His face turned red with frustration as he shouted at the unfairness of the situation....
[{'label': 'LABEL_3', 'score': 0.9996403455734253}]

She froze in terror, her heart pounding, as the shadowy figure approached her....
[{'label': 'LABEL_4', 'score': 0.9993605017662048}]

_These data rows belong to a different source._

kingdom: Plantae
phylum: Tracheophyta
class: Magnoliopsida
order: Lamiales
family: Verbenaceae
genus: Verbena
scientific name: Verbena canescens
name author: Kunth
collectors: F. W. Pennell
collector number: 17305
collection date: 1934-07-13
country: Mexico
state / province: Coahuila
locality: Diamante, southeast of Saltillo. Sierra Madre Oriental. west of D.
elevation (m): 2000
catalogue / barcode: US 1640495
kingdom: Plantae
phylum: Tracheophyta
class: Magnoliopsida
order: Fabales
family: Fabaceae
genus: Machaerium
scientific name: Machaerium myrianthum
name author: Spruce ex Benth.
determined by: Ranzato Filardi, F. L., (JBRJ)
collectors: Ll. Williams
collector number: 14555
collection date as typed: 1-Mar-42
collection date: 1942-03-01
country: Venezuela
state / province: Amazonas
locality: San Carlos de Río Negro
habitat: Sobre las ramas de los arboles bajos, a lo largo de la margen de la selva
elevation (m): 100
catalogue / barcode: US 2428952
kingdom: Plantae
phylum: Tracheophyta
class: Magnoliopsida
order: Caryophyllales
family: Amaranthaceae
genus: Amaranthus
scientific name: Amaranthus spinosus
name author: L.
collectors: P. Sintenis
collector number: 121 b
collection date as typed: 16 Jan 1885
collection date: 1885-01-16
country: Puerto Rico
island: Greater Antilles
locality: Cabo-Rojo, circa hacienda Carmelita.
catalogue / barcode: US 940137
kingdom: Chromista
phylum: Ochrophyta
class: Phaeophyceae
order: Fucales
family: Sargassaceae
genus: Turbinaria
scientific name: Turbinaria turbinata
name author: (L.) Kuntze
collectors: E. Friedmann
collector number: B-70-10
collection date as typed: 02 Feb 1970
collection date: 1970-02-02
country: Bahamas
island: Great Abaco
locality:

Her eyes widened in astonishment when she opened the door to find all her friends shouting 'Happy Birthday!'...
[{'label': 'LABEL_5', 'score': 0.7559982538223267}]

OMG I can not believe it....
[{'label': 'LABEL_4', 'score': 0.6206813454627991}]


## Using Tokenizer

In [37]:
for text in texts:
  print("-"*20)
  print(text)
  inputs_tokenized = tokenizer(text, return_tensors="pt", truncation=True, padding=True)
  with torch.no_grad():
    outputs = model(**inputs_tokenized)

  # Get the predicted class label
  predictions = torch.argmax(outputs.logits, dim=-1)
  print(f"predictions: {predictions}")

  # Get the predicted label
  predicted_label = labels[predictions.item()]
  print(f"Predicted label: {predicted_label}")

--------------------
She felt an overwhelming sense of despair wash over her as she watched the rain pour down, mirroring her tears.
predictions: tensor([0])
Predicted label: sadness
--------------------
He jumped up and down with excitement when he heard he had gotten the job of his dreams.
predictions: tensor([1])
Predicted label: joy
--------------------
She looked into his eyes and felt a deep, unconditional affection that warmed her heart.
predictions: tensor([2])
Predicted label: love
--------------------
His face turned red with frustration as he shouted at the unfairness of the situation.
predictions: tensor([3])
Predicted label: anger
--------------------
She froze in terror, her heart pounding, as the shadowy figure approached her.
predictions: tensor([4])
Predicted label: fear
--------------------
Her eyes widened in astonishment when she opened the door to find all her friends shouting 'Happy Birthday!'
predictions: tensor([5])
Predicted label: surprise
--------------------

**Disable gradient calculation**

- Why torch.no_grad()? During inference (i.e., when making predictions on new data), we don't need to calculate gradients. Disabling gradient calculation reduces memory usage and speeds up computation. It also ensures that no gradients are accidentally computed and stored, which is important for efficiency.
- The outputs include logits, which are the raw, unnormalized scores for each class.

**Predictions**
- torch.argmax: This function is used to find the index of the maximum value in a tensor along a specified dimension. In this case, it finds the index of the highest logit value for each input example.
- dim=-1: Specifies the dimension along which to compute the argmax. For classification, dim=-1 typically refers to the last dimension, which corresponds to the class scores.